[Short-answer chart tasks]
>>>

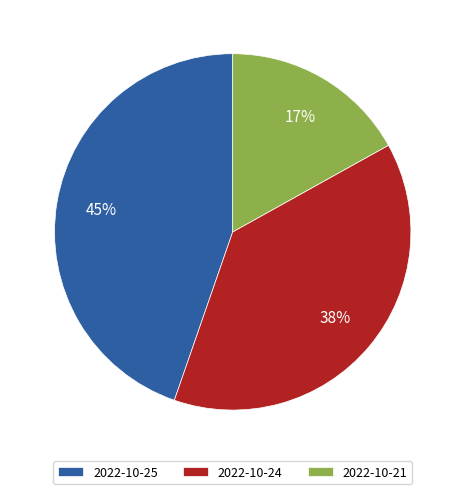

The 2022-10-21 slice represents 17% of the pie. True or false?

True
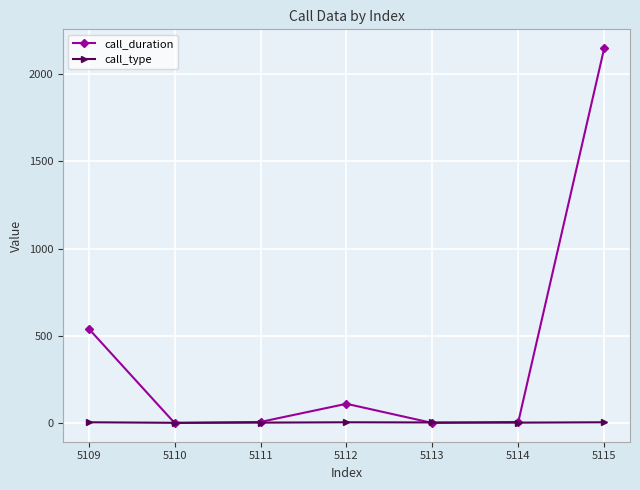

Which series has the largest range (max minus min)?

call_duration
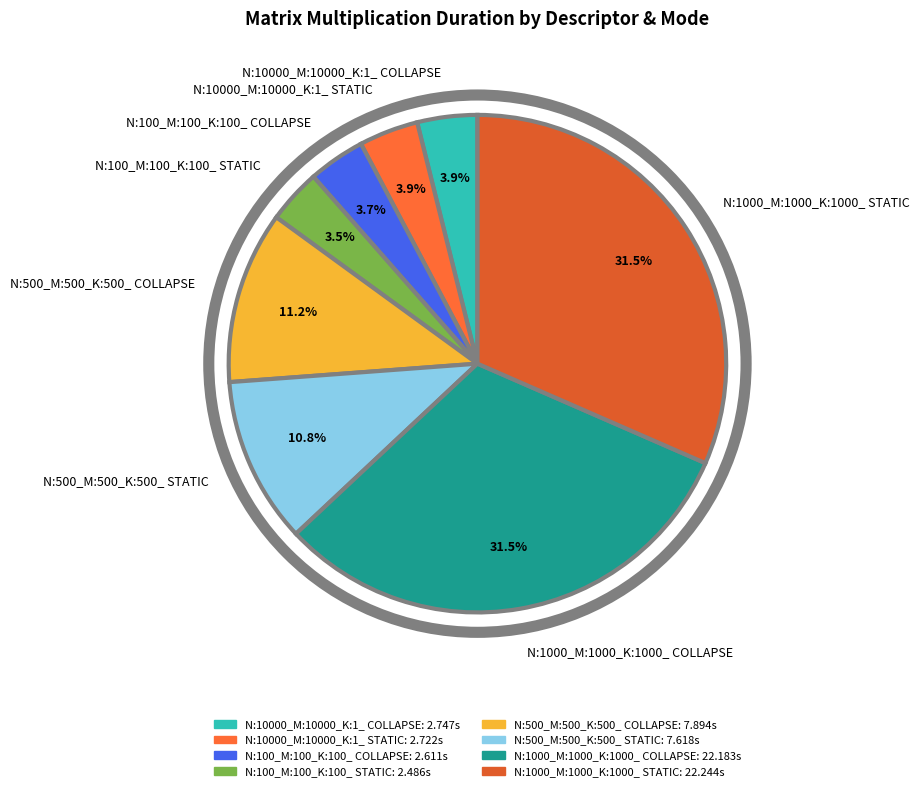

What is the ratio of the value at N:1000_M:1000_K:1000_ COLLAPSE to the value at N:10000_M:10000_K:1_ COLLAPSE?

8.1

<<<

--- Request ---
Reproduce all of the material above verbatim, omitting the pictures.

--- Reply to the exercise ---
The 2022-10-21 slice represents 17% of the pie. True or false?

True

Which series has the largest range (max minus min)?

call_duration

What is the ratio of the value at N:1000_M:1000_K:1000_ COLLAPSE to the value at N:10000_M:10000_K:1_ COLLAPSE?

8.1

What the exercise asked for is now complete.